If we follow the district courts’ logic—that in every case the parties, subject matter, and grounds coincide with those in the Moscow City Court—then it follows that they also coincide with one another in every district-level case.

That is obviously not true. But if we assume it is, then it turns out that the courts cannot hear our cases because they are hearing our cases.

It would also follow that challenges to precinct voting results could not be pursued in parallel in two or more courts—that is, all 951 precincts would have to be challenged one after another.

That would also contradict existing judicial practice. For example, after the 2011 parliamentary elections, representatives of the Communist Party of the Russian Federation (KPRF) likewise litigated in the Supreme Court (because those were federal-level elections) while simultaneously challenging voting results at 1,600 precincts in district courts.

http://www.kommersant.ru/pda/news.html?id=1831626

Moreover, if one believes that the subject matter, grounds, and parties coincide in every case, then to invalidate the voting results across all of Moscow it would be enough for us to win a case concerning just one precinct.

The courts are churning out such refusals at lightning speed. Take the Ostankinsky District Court, for example: Judge L.V. Shokurova held the hearing in a quick stand-up format in 29 minutes. Here is the transcript:

...

In that record-short time, Judge L.V. Shokurova managed not only to announce the composition of the court, explain everyone’s rights and duties, hear all parties, and complete the other required formalities, but also to examine and determine the coincidence of subject matter, grounds, and parties on the basis of—attention!—a printout from the Moscow City Court website about the consideration of Alexei Navalny’s filing:

The Zyuzinsky District Court, Judge E.V. Maksimova, particularly distinguished itself by its ingenuity.

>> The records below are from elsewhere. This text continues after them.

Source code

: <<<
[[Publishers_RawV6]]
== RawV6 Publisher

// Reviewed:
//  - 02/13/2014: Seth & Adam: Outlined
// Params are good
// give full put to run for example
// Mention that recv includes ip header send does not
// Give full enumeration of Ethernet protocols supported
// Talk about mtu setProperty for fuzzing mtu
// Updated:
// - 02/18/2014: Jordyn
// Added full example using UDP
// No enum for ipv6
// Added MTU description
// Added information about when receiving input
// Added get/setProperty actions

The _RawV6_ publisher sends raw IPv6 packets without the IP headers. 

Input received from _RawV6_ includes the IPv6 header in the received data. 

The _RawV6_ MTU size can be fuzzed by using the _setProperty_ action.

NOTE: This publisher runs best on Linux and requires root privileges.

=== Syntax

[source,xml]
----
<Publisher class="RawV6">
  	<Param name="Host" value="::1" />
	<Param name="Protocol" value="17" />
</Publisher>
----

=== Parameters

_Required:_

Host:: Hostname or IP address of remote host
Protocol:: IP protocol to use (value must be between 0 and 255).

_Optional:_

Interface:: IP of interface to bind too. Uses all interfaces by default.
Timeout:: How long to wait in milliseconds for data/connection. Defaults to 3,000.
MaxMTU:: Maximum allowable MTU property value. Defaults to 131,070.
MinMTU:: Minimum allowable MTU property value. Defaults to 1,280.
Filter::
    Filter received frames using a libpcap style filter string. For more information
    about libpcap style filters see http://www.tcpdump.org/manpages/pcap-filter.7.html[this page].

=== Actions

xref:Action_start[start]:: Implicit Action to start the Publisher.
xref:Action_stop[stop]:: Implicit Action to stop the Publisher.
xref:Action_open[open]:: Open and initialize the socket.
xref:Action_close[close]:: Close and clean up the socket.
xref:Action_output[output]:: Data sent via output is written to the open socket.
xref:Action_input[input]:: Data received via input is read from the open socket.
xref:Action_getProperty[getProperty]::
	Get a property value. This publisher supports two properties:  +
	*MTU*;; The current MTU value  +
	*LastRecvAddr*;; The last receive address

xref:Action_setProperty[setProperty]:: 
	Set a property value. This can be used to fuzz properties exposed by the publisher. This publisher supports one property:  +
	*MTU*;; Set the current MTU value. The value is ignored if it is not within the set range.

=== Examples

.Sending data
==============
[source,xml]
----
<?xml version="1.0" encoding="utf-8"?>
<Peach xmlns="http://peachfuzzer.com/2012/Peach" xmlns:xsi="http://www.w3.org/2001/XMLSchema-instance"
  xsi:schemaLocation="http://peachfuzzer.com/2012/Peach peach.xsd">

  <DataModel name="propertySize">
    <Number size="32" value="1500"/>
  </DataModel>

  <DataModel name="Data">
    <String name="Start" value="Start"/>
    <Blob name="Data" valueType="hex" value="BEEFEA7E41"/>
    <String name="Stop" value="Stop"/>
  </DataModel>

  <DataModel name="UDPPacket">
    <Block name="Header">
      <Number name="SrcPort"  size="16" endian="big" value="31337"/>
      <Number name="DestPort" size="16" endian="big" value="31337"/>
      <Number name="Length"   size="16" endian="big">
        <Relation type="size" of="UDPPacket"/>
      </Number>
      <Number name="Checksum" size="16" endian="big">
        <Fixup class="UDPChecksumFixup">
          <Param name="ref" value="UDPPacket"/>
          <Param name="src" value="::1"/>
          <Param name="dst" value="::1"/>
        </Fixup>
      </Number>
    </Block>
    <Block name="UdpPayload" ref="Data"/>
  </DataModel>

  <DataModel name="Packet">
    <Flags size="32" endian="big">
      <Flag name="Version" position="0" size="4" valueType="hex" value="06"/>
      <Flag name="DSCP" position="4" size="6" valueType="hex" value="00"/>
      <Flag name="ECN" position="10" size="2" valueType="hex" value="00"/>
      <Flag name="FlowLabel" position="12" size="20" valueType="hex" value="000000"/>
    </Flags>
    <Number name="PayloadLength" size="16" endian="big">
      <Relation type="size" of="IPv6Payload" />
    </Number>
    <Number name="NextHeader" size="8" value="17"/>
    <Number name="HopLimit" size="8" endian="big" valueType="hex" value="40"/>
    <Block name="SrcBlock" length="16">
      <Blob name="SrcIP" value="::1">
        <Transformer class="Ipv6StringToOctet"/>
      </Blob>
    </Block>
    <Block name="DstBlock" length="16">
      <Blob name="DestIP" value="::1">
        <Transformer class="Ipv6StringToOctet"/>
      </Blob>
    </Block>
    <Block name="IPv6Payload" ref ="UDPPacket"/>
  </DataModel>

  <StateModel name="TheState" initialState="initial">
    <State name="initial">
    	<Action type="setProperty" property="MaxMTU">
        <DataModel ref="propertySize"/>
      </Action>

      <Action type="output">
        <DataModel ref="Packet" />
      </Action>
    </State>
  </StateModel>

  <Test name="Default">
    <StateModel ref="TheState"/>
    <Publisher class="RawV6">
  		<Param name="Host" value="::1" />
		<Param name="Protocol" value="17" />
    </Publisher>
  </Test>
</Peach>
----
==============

Translated into plain English, this means roughly the following: the Moscow City Court ruling has not yet entered into force, so unfortunately we cannot refuse to hear the case under Article 248 of the Civil Procedure Code (our comment: Article 248, like Article 222, is inapplicable because the subject matter does not coincide; see above). But we really do not want to hear it, so let’s drag in Article 222 instead.

So, to sum up: not a single district court in Moscow has considered even one of the 951 filings concerning election violations.

We are appealing all of this, of course (jokes aside, it will be very interesting to see how the Supreme Court wriggles out of contradicting its own Plenum resolution).

Obviously, you are now thinking: "the ending is a little predictable." We have that feeling too, but we promised that we would defend the voters’ stolen votes to the very end, and we are going to keep that promise.

While I have the chance, I want once again to thank our campaign’s legal team—these wonderful people with red eyes and dazed looks, peering at everyone from behind piles of papers and filings, periodically dozing off and muttering in their sleep things like: "Your Honor, I strongly object!" Someday, all of you will get some rest.